About this task:
Give every line of the material back exactly, images removed.

========

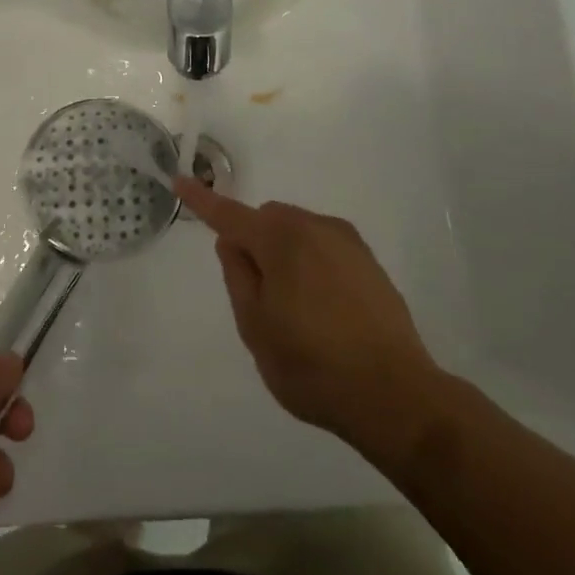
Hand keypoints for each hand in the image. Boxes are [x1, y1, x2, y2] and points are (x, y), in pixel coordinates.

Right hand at [176, 177, 450, 471]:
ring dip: (284, 254)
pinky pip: (324, 248)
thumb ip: (238, 276)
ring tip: (296, 312)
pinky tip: (324, 311)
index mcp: (280, 239)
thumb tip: (232, 242)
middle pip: (268, 219)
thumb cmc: (312, 365)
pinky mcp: (369, 262)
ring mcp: (347, 242)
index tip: (179, 179)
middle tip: (258, 296)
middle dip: (254, 242)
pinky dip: (311, 265)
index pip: (229, 214)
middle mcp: (315, 227)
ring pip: (297, 232)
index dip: (202, 200)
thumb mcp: (255, 327)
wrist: (396, 395)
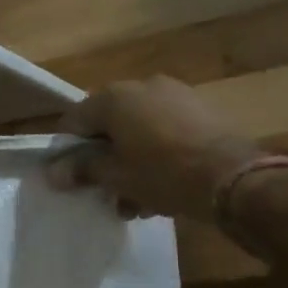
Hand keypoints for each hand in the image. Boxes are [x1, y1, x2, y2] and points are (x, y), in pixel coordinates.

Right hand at [46, 77, 263, 219]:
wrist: (234, 177)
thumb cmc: (163, 173)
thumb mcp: (115, 176)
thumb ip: (81, 170)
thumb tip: (53, 173)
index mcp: (114, 97)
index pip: (74, 121)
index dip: (68, 151)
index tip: (71, 179)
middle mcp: (142, 86)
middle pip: (109, 126)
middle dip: (105, 161)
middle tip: (107, 193)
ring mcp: (175, 95)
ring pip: (138, 132)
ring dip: (131, 163)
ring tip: (137, 201)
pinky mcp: (201, 110)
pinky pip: (165, 132)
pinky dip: (157, 155)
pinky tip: (163, 188)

========

Task result:
Hand keypoints for each hand in the image. Boxes are [x1, y1, x2, y2] and points are (x, y), in pixel coordinates.

Right hand at [176, 177, 450, 471]:
ring dip: (284, 254)
pinky pip: (324, 248)
thumb ip: (238, 276)
ring tip: (296, 312)
pinky tip: (324, 311)
index mcp: (280, 239)
thumb tip: (232, 242)
middle pip: (268, 219)
thumb cmc: (312, 365)
pinky mcp: (369, 262)
ring mcp: (347, 242)
index tip: (179, 179)
middle tip: (258, 296)
middle dip: (254, 242)
pinky dip: (311, 265)
index pip: (229, 214)
middle mcp: (315, 227)
ring pip: (297, 232)
index dip: (202, 200)
thumb mcp: (255, 327)
wrist: (396, 395)
Hand keypoints for each hand in the image. Boxes are [x1, y1, x2, y2] and points are (x, y), in pixel coordinates.

Right hand at [46, 77, 263, 219]:
wrist: (234, 177)
thumb cmc: (163, 173)
thumb mcp: (115, 176)
thumb ip: (81, 170)
thumb tip: (53, 173)
index mcp: (114, 97)
index pip: (74, 121)
index dip: (68, 151)
index tip: (71, 179)
middle mcp: (142, 86)
middle pip: (109, 126)
middle dip: (105, 161)
middle tip: (107, 193)
ring mcp: (175, 95)
ring pip: (138, 132)
ring dip: (131, 163)
ring tip: (137, 201)
pinky mcp: (201, 110)
pinky pip: (165, 132)
pinky dip: (157, 155)
pinky tip: (163, 188)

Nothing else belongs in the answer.